JSON cuboid outputs:

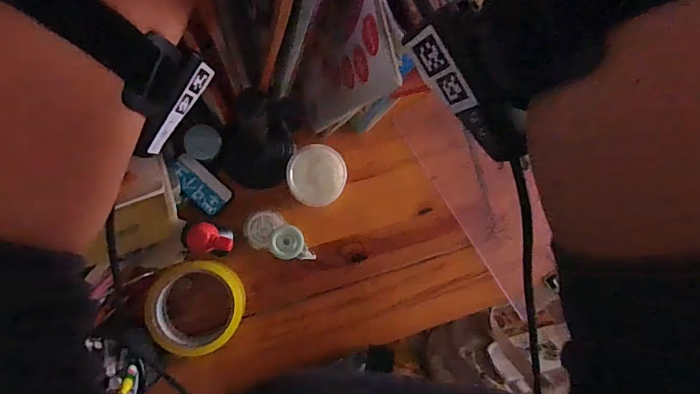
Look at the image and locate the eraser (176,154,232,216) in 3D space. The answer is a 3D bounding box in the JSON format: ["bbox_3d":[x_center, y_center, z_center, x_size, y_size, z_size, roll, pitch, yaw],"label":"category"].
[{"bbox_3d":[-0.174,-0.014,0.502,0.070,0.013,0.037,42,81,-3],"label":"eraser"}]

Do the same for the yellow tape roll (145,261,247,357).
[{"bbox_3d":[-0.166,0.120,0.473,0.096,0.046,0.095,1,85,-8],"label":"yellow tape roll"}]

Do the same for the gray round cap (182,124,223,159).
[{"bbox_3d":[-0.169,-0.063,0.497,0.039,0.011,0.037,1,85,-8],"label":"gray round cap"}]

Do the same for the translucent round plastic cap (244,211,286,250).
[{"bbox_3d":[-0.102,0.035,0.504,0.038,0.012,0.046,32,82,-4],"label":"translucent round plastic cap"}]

▶ **TASK OBJECTIVE**
Lines from the one containing "Do the same for the gray" to the last line above, both included: copy these exactly and write nothing else.

▶ **TASK RESPONSE**
Do the same for the gray round cap (182,124,223,159).
[{"bbox_3d":[-0.169,-0.063,0.497,0.039,0.011,0.037,1,85,-8],"label":"gray round cap"}]

Do the same for the translucent round plastic cap (244,211,286,250).
[{"bbox_3d":[-0.102,0.035,0.504,0.038,0.012,0.046,32,82,-4],"label":"translucent round plastic cap"}]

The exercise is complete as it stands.